Une visite au hammam al-Abhar, un établissement de 410 ans d'âge dans la vieille ville de Sanaa, plonge autant le visiteur dans les bains de vapeur bons pour la santé que dans le riche passé du Yémen.

Depuis des siècles, les hammams, ou bains turcs, font office de lieux de discussion au Moyen-Orient. Mais certains sont aussi des joyaux d'architecture, comme al-Abhar, où les hommes de tous âges devisent dans la chaleur moite de pièces circulaires, baignées de trous de lumière naturelle provenant du plafond en forme de dôme.

Sanaa est habitée depuis plus de 2.500 ans et sa vieille ville, classée au patrimoine mondial de l'Unesco, compte 14 hammams, 103 mosquées et plus de 6.000 maisons, le tout datant d'avant le XIe siècle.

En arrivant à al-Abhar, le client laisse au vestiaire sa longue robe et son poignard traditionnels pour satisfaire au rituel immuable des différentes salles: d'abord l'air chaud et sec, puis le bain de vapeur où le visiteur se savonne et se lave le corps, enfin le massage vigoureux sur les jambes, les mains, le ventre et le dos.

«Je vis dans la vieille ville et je viens au hammam presque chaque jour», affirme à l'AFP Ismail Abou Taleb, un bijoutier de 65 ans. «Pour beaucoup, ces murs sont les vestiges d'une époque glorieuse, mais pour nous cette histoire fait partie de notre quotidien», explique-t-il.

Pour certains, le bain permet d'éviter les maladies, pour d'autres, il fait des miracles pour la vie sexuelle.

Hachem al-Hamzei, 30 ans, vient au hammam quatre fois par semaine, pour se laver et pour améliorer ses performances dans l'intimité. «L'eau chaude et le massage fait mieux circuler le sang et vous rend plus fort pendant la nuit», assure ce commerçant qui se doit d'honorer ses deux épouses.

Il avoue diviser sa semaine entre ses deux femmes, et s'accorder un jour de repos. «Le mardi, c'est mon jour, poursuit-il. Je viens me laver, passer du temps avec mes amis. Ce jour-là, je ne peux regarder aucune femme».

Pour Hachem al-Hamzei, les jeunes yéménites vont au hammam pour les mêmes raisons de virilité. «Le hammam, c'est juste le début, puis vous vous sentez fort comme un tigre en mâchant du qat», une feuille d'arbuste aux vertus euphorisantes, ajoute-t-il.

Certains jours, le hammam est réservé aux femmes, notamment le jeudi, jour traditionnel pour célébrer les mariages.

«Ce jour-là, il y a des rituels spéciaux pour les futurs mariés», dit Yehya al-Sadik, 40 ans, l'un des propriétaires d'al-Abhar. «Après le bain de vapeur, on enduit le corps de la future mariée d'huile et d'encens, pour la préparer à la grande nuit», explique-t-il.

L'entrée au hammam coûte 200 riyals (un dollar) mais une visite peut monter jusqu'à 2.000 riyals «car le prix dépend de ce que veut le client» qui peut même y prendre son repas, précise le propriétaire.

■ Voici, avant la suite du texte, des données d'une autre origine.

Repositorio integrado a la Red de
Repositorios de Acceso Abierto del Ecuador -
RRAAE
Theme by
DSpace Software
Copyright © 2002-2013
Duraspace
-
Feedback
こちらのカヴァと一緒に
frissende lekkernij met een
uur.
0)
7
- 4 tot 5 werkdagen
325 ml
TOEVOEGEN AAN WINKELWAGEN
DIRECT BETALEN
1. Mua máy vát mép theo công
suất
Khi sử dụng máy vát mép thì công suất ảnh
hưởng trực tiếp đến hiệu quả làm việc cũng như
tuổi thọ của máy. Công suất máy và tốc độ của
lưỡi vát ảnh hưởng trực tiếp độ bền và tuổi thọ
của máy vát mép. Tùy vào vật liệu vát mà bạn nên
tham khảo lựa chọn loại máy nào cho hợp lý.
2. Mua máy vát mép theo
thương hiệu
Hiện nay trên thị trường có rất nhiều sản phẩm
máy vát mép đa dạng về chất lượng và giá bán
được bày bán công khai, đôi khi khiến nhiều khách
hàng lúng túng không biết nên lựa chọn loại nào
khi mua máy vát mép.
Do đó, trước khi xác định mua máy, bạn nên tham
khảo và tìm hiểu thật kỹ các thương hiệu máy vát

Bon pour la santé, le hammam est même pour ses adeptes un remède contre la grippe H1N1, qui a déjà fait 6.000 morts dans le monde.

«Mon fils, Mohammed a la grippe, alors je l'amène chaque jour pour un bain», affirme Khaled Rafik, 39 ans. «L'eau chaude et la vapeur sont meilleures que tous les médicaments. Cela tue tous les germes et immunise le corps, notamment contre la grippe (H1N1)», assure-t-il.